PROBLEMS TO SOLVE
**A)** Check each statement against the notebook excerpt and answer yes or no, quoting the words that decide it: (i) The in-sample RMSE is reported as zero. (ii) The approximation error computed with the true CEF is described as small. (iii) The coverage simulation sets n to 100 and p to 50.
**B)** Reproduce the stretch of the notebook excerpt from "1.6924465802485186e-14" through "beta - lr.predict(X))**2))".

1.6924465802485186e-14

We see that in sample RMSE is zero!

In [None]:
# calculate true approximation error with true CEF
rmse = np.sqrt(np.mean((X @ beta - lr.predict(X))**2))
rmse

0.9212488984468548

We see that approximation error is very large! In sample RMSE was mis-leading

In [None]:
Xtest, ytest = gen_data(n, p, beta) # generate test data

In [None]:
rmse = np.sqrt(np.mean((ytest - lr.predict(Xtest))**2)) # calculate RMSE on test data
rmse

14.648422979508537

We see it paints a more accurate picture

In [None]:
from statsmodels.api import OLS
# let's see the coverage performance of difference adjusted covariance
# estimates when p is comparable to n
n = 100
p = 50
true = .1

cov_hc0 = []
cov_hc1 = []
cov_hc3 = []
for _ in range(100):
    X = np.random.normal(0, 1, size=(n, p))
    y = true * X[:, 0] + np.random.normal(0, 1, size=(n,))

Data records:
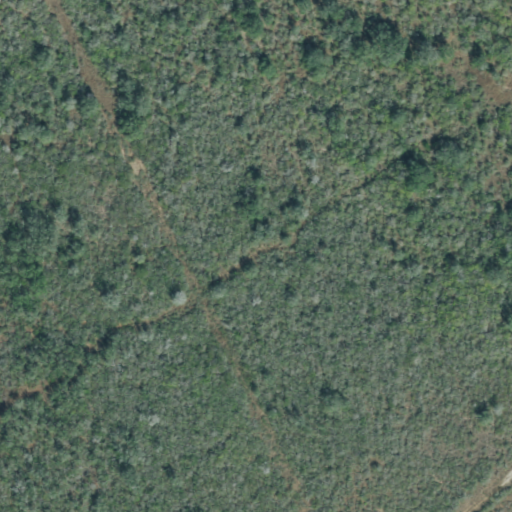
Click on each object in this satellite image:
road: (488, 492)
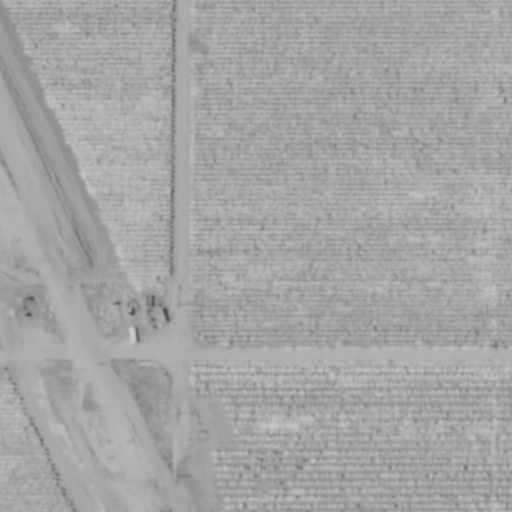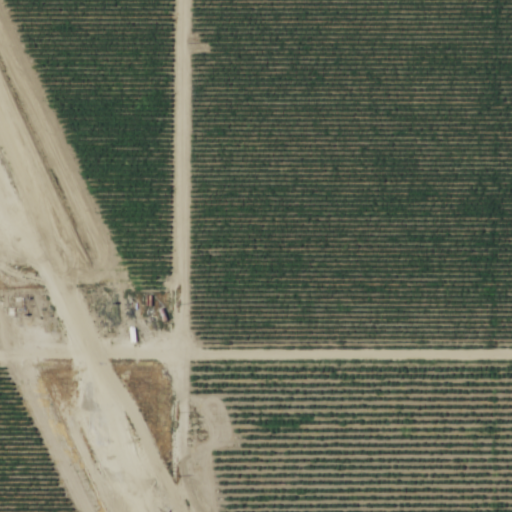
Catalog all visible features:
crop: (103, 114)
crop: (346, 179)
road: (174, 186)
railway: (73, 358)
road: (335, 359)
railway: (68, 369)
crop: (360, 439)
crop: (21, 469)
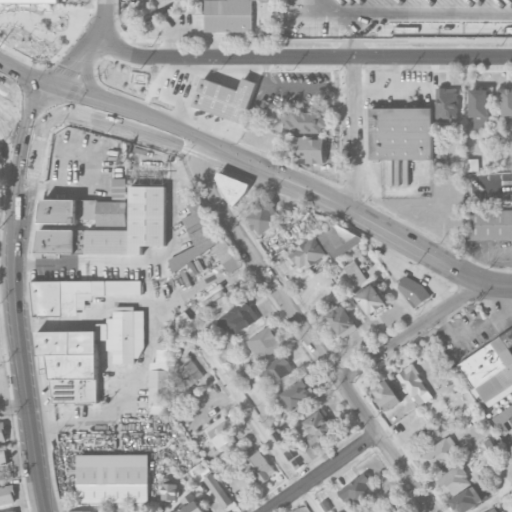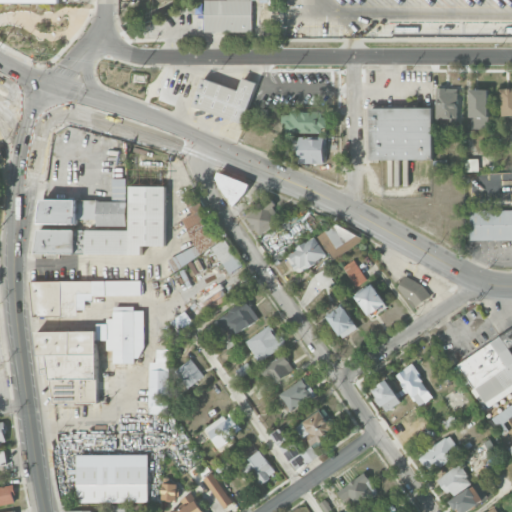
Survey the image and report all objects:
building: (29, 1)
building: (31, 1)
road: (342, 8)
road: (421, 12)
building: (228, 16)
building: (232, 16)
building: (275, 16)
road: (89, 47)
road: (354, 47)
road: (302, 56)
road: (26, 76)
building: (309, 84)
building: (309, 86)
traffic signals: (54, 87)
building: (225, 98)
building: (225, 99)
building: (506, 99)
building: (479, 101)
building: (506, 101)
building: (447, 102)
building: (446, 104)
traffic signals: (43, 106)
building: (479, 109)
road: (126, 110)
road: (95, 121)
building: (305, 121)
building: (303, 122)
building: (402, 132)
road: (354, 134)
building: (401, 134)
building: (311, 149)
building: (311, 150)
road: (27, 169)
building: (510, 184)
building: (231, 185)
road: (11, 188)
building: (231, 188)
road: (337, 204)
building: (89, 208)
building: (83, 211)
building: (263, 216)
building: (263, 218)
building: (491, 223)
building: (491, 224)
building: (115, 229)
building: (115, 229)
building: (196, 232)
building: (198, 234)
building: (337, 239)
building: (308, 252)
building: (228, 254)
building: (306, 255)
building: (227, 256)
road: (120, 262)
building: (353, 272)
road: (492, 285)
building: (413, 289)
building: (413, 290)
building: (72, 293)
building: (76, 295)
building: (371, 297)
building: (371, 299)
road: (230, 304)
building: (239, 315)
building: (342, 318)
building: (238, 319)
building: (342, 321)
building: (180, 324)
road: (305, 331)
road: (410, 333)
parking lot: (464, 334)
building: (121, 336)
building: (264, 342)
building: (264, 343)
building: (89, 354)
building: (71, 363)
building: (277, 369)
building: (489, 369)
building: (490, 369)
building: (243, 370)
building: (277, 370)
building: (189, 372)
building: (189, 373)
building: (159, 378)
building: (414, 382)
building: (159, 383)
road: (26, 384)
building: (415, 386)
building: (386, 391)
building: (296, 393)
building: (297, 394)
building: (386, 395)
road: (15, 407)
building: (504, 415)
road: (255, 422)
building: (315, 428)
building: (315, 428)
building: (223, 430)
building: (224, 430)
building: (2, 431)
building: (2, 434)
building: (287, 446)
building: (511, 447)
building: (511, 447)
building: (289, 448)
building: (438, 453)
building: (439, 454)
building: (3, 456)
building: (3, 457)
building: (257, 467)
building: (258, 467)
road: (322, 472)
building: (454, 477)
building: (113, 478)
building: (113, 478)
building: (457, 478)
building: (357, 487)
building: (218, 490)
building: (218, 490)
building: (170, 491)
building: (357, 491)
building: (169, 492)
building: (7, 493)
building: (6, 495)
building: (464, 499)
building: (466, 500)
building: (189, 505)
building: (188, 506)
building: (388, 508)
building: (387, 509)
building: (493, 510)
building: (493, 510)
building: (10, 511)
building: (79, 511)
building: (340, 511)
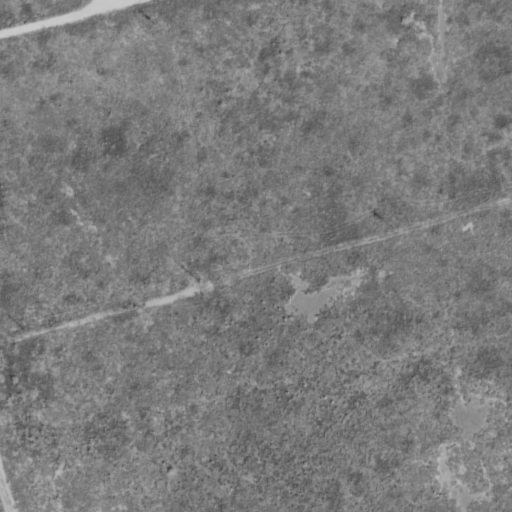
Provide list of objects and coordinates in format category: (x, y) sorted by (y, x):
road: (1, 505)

--

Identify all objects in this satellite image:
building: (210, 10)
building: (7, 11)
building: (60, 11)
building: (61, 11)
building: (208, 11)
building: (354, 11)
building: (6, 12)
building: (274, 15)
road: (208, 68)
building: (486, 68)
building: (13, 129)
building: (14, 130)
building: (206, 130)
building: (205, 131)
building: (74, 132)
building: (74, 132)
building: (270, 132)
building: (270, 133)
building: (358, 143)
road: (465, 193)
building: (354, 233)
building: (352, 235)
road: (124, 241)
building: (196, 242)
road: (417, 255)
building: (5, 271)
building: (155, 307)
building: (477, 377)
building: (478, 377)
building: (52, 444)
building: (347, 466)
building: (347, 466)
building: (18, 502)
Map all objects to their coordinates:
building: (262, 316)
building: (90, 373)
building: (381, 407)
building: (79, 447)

PER-TASK ANSWERS
**A)**
(i) Yes: "We see that in sample RMSE is zero!"
(ii) No: "We see that approximation error is very large!"
(iii) Yes: "n = 100" and "p = 50"

**B)**
1.6924465802485186e-14

We see that in sample RMSE is zero!

In [None]:
# calculate true approximation error with true CEF
rmse = np.sqrt(np.mean((X @ beta - lr.predict(X))**2))